O Governo tem noção de que o sistema é complexo, tem dezenas de milhar de entidades envolvidas (o número de entidades registadas nesta máquina administrativa excede os 66 mil) e o número de documentos que será preciso cruzar no âmbito das verificações de gestão já atinge os 1,5 milhões. "São as vantagens do processo de digitalização que traz ganhos imediatos com pequenos incrementos no processo e com custos marginais", argumenta Nelson de Souza.

Os promotores passarão a integrar uma base de dados única a todos os promotores, onde constará toda a informação existente no Instituto de Registo e Notariado, informação das dívidas fiscais e da segurança social, ou sobre situações de dívida que eventualmente existam no âmbito dos Fundos Europeus Estruturais e de Investimento (FEEI).

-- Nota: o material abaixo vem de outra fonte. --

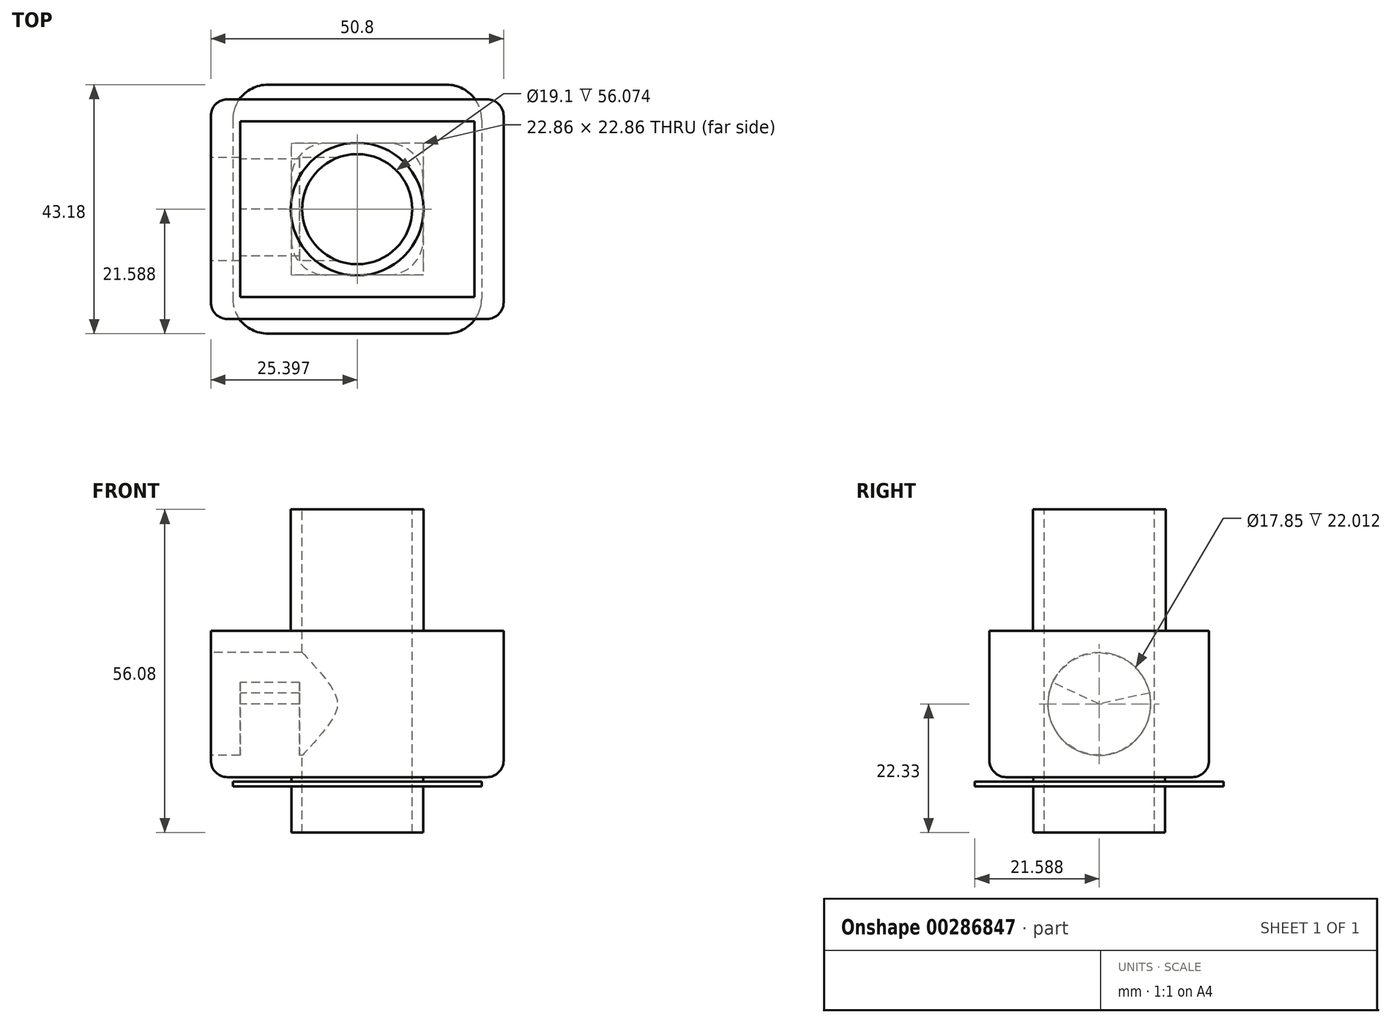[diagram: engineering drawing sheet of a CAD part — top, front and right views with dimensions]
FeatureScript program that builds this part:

Da parte da máquina administrativa, os números são igualmente complexos: 15 autoridades de gestão relativas a cinco fundos - e só relativas aos Fundos da Coesão (FEDER, FC e FSE) estamos a falar de 130 organismos intermédios, quase 450 tipologias distintas, mas de 30 mil pedidos de pagamentos, e 1,5 milhões de documentos submetidos no âmbito das verificações de gestão.

É uma máquina pesada que pode ajudar a explicar por que é que continuam a existir uma derrapagem no cumprimento dos prazos previamente estabelecidos para a comunicação de resultados. O mais recente estudo efectuado pela Associação de Consultores de Investimento e Inovação de Portugal (ACONSULTIIP) encontrou desvios entre a data de decisão prevista e aquela em que ela ainda (não) foi comunicada.

As derrapagens de prazo chegam aos 245%. É o caso do aviso aberto em Lisboa em Janeiro de 2017 pelo POISE (Programa Operacional de Inclusão Social e Emprego) para "promover a sustentabilidade e a qualidade de emprego e apoiar a mobilidade dos trabalhadores": a data prevista para as decisões estava prevista para o dia 10 de Maio de 2017. Mas até agora ainda não foram conhecidas. Para já, estas medidas que vão ser anunciadas pelo Governo terão impacto sobretudo no processo de acompanhamento dos projectos e não tanto na fase de apreciação das candidaturas.